I was born in a house full of books. My grandfather was secretary of the Frederik van Eeden society. One of the aims of the society was to collect and publish the writings of this Dutch psychologist, poet and utopian socialist. My granddad used to proofread, and even in published books he marked printing errors according to proofreaders' conventions. All the walls in his study were full of bookshelves, with mostly Dutch literature. When my teacher in the last year of primary school told us about a Dutch writer, Adama van Scheltema, I knew that he was wrong when he said Adama was a woman. On my granddad's shelves, there was a book by Adama, with the portrait of the author with a dark beard... so I mischievously commented my teachers's mistake with a "Yes sir, a woman with a beard".
In the other part of our house, most books were in French. My father was a Romanist and taught French literature at a teachers' training college. I probably inherited his interest in theatre, in particular in the works of Molière and his time of ascent of reason - and ascent of the bourgeoisie as well.

As small kids, my sister and I were brought up with the children's stories and poetry of Annie M.G. Schmidt, who represented a fresh breeze among the fables and old wives' tales that were literature for children till the 1950's.
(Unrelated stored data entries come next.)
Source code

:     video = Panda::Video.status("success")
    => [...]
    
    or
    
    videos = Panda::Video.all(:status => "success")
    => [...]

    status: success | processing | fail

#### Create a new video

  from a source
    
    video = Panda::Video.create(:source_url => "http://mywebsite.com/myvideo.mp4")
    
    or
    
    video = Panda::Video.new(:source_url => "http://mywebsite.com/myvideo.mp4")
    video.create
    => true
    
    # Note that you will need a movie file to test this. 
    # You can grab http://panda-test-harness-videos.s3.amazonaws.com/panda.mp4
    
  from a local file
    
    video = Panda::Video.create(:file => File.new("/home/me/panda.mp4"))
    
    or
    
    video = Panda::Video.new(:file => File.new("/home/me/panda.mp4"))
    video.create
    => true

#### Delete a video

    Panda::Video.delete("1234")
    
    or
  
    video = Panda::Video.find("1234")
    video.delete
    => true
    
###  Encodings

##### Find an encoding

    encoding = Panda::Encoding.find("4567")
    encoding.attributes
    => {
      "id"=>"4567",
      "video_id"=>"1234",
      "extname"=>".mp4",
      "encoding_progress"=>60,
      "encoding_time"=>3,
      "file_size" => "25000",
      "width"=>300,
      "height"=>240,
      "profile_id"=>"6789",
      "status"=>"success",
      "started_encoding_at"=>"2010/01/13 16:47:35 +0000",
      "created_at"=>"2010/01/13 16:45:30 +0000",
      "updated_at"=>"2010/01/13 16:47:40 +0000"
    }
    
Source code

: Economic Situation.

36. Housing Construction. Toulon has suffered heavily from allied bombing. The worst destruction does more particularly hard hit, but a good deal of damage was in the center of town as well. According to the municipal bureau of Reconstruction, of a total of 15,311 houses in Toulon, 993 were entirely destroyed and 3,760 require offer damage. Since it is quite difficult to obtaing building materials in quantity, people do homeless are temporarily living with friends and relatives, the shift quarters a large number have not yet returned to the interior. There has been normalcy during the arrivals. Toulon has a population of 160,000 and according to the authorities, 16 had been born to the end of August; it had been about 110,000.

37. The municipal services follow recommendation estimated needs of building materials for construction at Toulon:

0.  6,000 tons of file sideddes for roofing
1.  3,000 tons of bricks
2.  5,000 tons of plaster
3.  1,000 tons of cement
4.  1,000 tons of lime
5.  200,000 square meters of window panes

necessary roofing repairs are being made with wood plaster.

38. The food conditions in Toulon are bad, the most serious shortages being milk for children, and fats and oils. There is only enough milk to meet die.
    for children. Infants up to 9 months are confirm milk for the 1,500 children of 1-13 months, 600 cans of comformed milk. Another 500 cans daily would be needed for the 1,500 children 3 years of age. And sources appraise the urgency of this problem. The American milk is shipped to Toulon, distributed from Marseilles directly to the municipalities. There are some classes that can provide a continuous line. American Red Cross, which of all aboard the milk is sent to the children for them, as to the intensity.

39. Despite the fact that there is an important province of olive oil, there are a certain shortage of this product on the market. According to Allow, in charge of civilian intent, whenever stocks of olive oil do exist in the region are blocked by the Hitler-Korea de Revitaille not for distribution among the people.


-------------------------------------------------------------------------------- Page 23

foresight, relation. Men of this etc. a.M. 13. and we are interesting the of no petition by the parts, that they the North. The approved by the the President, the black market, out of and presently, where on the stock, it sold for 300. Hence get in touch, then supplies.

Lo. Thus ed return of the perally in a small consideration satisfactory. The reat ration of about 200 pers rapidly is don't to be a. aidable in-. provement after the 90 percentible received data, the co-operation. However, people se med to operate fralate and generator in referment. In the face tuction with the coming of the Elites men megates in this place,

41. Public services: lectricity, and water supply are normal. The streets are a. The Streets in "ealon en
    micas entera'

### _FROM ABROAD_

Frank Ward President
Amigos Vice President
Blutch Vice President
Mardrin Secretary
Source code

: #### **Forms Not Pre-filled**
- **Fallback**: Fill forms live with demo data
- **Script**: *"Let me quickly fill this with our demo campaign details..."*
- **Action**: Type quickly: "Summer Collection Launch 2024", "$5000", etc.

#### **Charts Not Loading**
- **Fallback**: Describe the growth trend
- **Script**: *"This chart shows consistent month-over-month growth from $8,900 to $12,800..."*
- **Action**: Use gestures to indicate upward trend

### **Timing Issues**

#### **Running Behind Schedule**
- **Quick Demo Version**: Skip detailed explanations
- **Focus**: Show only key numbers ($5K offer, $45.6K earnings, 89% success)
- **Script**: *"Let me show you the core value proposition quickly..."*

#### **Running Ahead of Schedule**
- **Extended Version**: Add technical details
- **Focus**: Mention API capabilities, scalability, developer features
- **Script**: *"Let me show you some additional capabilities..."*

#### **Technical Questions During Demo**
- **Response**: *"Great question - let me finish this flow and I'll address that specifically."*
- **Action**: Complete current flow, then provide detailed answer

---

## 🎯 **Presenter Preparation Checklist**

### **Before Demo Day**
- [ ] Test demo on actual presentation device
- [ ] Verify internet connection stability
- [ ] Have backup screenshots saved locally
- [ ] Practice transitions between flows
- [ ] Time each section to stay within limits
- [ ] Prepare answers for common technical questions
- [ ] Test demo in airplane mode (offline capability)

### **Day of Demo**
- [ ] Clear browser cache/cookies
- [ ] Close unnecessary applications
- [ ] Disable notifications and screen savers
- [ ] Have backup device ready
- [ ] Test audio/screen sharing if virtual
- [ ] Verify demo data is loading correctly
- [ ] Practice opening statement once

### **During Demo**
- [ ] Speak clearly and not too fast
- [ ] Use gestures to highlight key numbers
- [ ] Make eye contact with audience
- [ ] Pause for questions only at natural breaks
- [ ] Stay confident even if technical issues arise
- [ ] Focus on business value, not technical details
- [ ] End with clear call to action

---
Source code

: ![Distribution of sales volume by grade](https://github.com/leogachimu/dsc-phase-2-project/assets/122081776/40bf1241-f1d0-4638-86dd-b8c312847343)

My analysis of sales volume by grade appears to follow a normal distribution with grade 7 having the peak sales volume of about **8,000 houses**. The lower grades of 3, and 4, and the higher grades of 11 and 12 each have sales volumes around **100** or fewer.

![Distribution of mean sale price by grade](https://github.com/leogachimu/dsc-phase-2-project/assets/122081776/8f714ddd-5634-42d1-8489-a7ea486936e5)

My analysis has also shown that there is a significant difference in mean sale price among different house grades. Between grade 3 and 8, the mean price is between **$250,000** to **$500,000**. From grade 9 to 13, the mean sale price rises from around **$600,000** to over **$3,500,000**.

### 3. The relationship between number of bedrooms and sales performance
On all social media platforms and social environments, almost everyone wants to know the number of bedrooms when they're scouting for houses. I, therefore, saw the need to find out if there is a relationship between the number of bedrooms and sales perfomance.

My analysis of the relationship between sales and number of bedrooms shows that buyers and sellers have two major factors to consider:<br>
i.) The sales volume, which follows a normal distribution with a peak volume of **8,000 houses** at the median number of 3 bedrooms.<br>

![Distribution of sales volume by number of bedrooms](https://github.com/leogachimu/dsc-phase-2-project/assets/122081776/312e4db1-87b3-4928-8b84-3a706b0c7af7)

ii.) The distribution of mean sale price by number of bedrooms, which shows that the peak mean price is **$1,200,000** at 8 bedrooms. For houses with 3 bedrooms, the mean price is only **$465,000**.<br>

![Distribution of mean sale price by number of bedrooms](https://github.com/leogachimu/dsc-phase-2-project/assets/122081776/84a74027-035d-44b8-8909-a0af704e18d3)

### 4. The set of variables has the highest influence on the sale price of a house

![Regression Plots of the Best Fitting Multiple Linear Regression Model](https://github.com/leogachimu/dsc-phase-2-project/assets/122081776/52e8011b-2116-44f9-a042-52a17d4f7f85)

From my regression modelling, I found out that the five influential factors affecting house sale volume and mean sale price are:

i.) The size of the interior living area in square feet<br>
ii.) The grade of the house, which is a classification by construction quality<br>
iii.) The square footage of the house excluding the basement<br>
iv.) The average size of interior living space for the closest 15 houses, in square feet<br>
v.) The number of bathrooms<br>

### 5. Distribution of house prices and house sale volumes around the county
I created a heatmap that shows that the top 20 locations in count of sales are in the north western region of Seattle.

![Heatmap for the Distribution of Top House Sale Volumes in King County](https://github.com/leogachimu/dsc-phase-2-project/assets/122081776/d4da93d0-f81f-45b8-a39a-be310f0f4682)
On the other hand, my parents held to the view that strips are bad for kids, keep them from reading 'properly'. Nevertheless, there was Bulletje en Bonestaak from A.M. de Jong, with illustrations by G. van Raemdonck, a series about two kids from Holland and their adventures aboard ships. Our grandparents read them for us, and fortunately, only half the space was taken by the pictures, so there was plenty of text for us to learn to read... Of course, I started buying a weekly strips magazine, Robbedoes (Spirou), without anybody knowing about it. Later on, there was Astérix le Gaulois, Blueberry, and Corto Maltese (by Hugo Pratt).

The popularity of reading was greatly improved by the invention of the pocket, a cheap 11 by 18 cm paperback book. I bought lots of them as a kid, at about half a euro (20 Belgian francs) apiece. I had a whole collection of Biggles , the series by W.E. Johns about a team of very British pilots.
Dutch is the mother tongue of only some 23 million speakers, so books in Dutch are normally quite expensive. This made me turn to English as my preferred language for literature. Penguin books were easy and cheap, and I would rather read the English original than wonder how to translate backwards some strange construction in the Dutch version...

I'm not into biographies, science-fiction novels, or most of the non-fiction literature. I can digest a travelogue (Redmond O'Hanlon in Borneo or Congo, or Paul Theroux around the Mediterranean) and I enjoy some poetry (especially when written by my spouse), but mostly I like novels and short-stories.  I particularly like the writings of John Irving (The World According to Garp, The Cider House Rules) E.L. Doctorow (Welcome to Hard Times) John Fowles (The Magus), V.S. Naipaul (essays about India), Isaac Bashevis Singer (novels and short stories about the Jews in Poland), J.R.R. Tolkien, Patrick Süskind (The Double Bass -play-, Perfume) and of various Russian (Mikhail Bulgakov, Nicolaj Gogol), African (Chinua Achebe, Moses Isegawa), Arab (Amin Maalouf), Indian (Vikram Seth), and Japanese (Haruki Murakami) writers. Oh, sorry, forgetting the oldies like the short stories by Guy de Maupassant, the children's tales by Lewis Carroll, and Edgar Allan Poe for some mystery and macabre... As you can see, the Spanish and Latin-American writers are almost absent! I hope to catch up on them soon.